Sonic’s role as an icon has taken it all over the place in terms of demographic placement – hip and happening to very young and cute right up to edgy and brash. Sega is taking a more moderate route now, following the Nintendo model of placing its icons into different gaming contexts in order to define them.
“It’s interesting that when Sonic first came out, it’s what the core gamers were playing, while Mario was a bouncing, toy-orientated character. But the world has moved on. Mario has been consistent for the past 20 years, providing the same value that it always did. Sonic has changed and that’s why we have to make sure that Sonic is aimed at the right audience through particular games.”
Sega hit big with Mario and Sonic at the Olympic Games and a Winter follow-up is due this autumn. But it’s also mining the character through retro activities on iPhone, casual and digital as well as standalone games and vehicles such as sports and racing titles.

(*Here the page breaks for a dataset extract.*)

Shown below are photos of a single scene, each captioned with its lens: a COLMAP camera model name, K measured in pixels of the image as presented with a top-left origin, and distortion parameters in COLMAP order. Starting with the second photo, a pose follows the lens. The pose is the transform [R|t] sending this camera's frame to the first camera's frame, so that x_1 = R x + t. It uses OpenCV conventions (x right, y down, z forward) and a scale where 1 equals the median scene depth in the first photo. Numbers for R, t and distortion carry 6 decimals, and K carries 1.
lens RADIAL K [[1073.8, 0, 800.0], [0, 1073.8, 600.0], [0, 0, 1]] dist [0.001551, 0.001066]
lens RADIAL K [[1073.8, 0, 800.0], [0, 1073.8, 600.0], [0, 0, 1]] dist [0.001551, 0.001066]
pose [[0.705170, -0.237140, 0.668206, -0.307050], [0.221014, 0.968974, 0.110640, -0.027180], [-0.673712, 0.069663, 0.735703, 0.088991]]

It’s a well-worn path that’s proven to point in the right direction.
But people love Sega because it has a history of taking risks, not just rehashing past glories. This year we’ve seen the likes of MadWorld, which despite positive reviews failed at retail, and, more successful, teen Wii shooter The Conduit which Hayes says has shipped 300,000 units worldwide and sold more than half that number.
He says: “Show me another new IP that has done those numbers, bearing in mind that the Wii market has been a little slow this summer. If you compare The Conduit with other core IP that’s been launched in the last two or three years it’s tracking well above.”
He says Sega will definitely return to tough-edged Wii games, despite MadWorld’s difficulties. “I don’t know why it didn’t sell so well. Perhaps it was the black and white graphics or the violence, but to argue that mature games don’t sell well on Wii just because we launched one that didn’t hit right away, would be arrogant. So we have other Teen and M titles that we will be launching on the Wii platform.”
Sega’s upcoming line-up also includes that Winter Olympics follow-up to Mario and Sonic (“I expect it to be top five this Holiday,” says Hayes.). There’s also Bourne-esque RPG Alpha Protocol, shooter Alien vs. Predator (both non-Japanese developments) and Bayonetta (from Japan), which has recently been moved from Q4 to Q1 2010.
Hayes says the line-up requires a concerted international effort. With rare exceptions (Football Manager Live or Daisy Fuentes), Sega games play equally well in the Americas as in Europe.
But Hayes says neither America nor Europe will get the upper hand in the corporate relationship: “As a rule of thumb if a game is being made in America the brand is controlled from America and if a game is being made in Europe the brand control is in Europe. If it’s being made in Japan we pre-agree who is going to own the brand. That works well for us.
“The amount of friction that exists is relatively minimal and because it’s a Japanese company – neither European nor American – the dominance of either one of those blocks to tell the other one what to do is not there.” A process, aided no doubt, by the same person running both blocks, shuttling between the very different neighbourhoods of Brentford, Middlesex and Potrero Hill, San Francisco.